First, there should be an insurance policy tied to every gun, which covers a $1,000,000 payout to the estate of any person who is killed with that gun, or which will pay out the medical costs and other losses associated with being shot and surviving. This payout figure isn’t paid if the shooting is determined to have been justified.  On that note, insurance should also cover the legal costs of the owner in making a case that the shooting was justified. I don’t see a need to bankrupt people involved in justified shootings with legal fees.

This insurance does a few things that I like for a solution. First, it provides a fund so that if someone does pull the trigger in a justified shooting, he isn’t buried by the legal costs of proving it. Second, it provides a fund to financially assist the person who is shot, or the family of the person who is killed. Third, and the primary reason I suggest this, it creates a marketplace incentive around the risk inherent to ownership of the gun.

I think that the insurance companies are smart enough to realize that a gun stored in a gun safe, with the ammo stored separately is less likely to be involved in an unjustified shooting than one kept loaded under a pillow, and merits a discount on the premium. I think the same applies to owners who take regular safety classes, or who only use the gun for target shooting, or for firearms that have smaller clip sizes, or that aren’t automatic or semi-automatic.

My hope is that having an insurance policy tied to the gun will make people engage in responsible practices above and beyond what is strictly required. All things being equal, I’d prefer the people carrying firearms to take safety classes and store them properly. I’d also like it if the possibility of an increased insurance premium keeps somebody from pulling a weapon on a shoplifter in a home depot parking lot the next time.

I don’t think an insurance requirement is by any means a sufficient measure to stop people who want to kill. And I think it’s not going to stop the “bad guys” from being able to get guns. But I do think it will help with the shootings that don’t get all the press, but which actually make up a considerably larger percentage of gun related, non-suicide killings (and I think it would probably help with the suicide deaths as well, but those aren’t the subject here).

I have another proposal that could help to shore up where the insurance policy doesn’t do anything. Expand products liability to cover firearms involved in unjustified shootings.

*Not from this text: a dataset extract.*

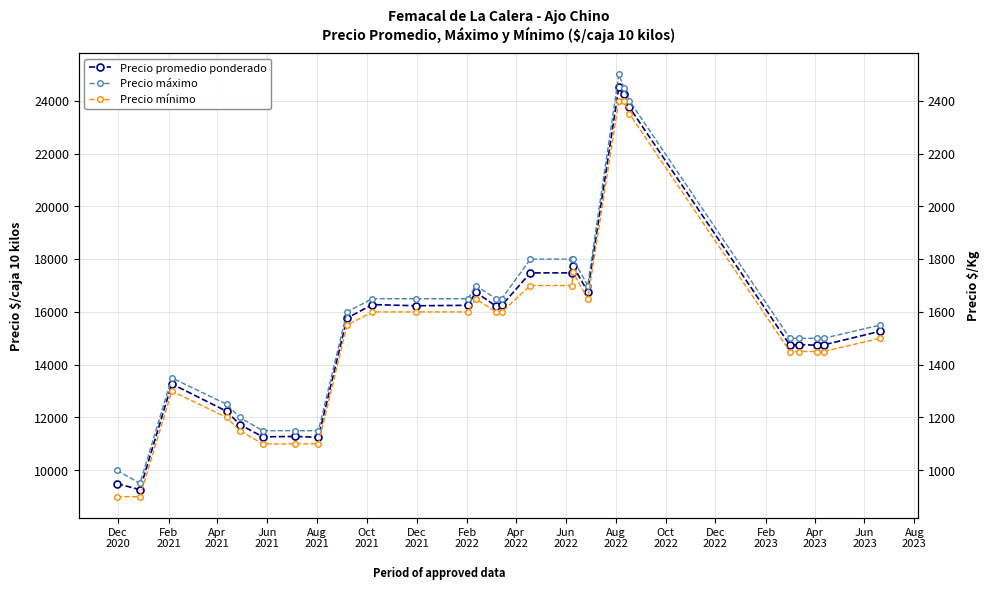

Which series has the widest spread of values?

Precio máximo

A quick overview of products liability for those of you who didn’t subject yourself to law school and the requisite torts class: When a manufactured product hurts somebody because it was made with a dangerous defect, made based on an unsafe design, or the manufacturer didn’t include sufficient warnings, we make the manufacturer liable for the harm done.

Ordinarily, guns aren’t subject to products liability because guns are designed to shoot bullets that can kill people, it’s not a defect or a design flaw when they’re used that way, and there’s no extra warning they could include on the gun that is going to make people more wary of the danger.

Guns are designed for, among other things, shooting people. We need to be more specific than that, and if we’re going to keep insisting that people should have these weapons for the purpose of being used in part to shoot people, we should at least describe the stated purpose of their use as shooting people only under justified circumstances. If the gun is used to shoot someone in unjustified circumstances, then we say we say that’s not what it’s for and we should hold the manufacturer financially accountable.

It’s not an exciting solution, but it could have a serious impact on how guns are sold if the manufacturers (and distributors and the point of sale) have a financial stake in the guns they sell not being used in murders. If we tie the manufacturer’s wallet to the guns they make being used responsibly, they will take an interest in making sure the guns are sold responsibly.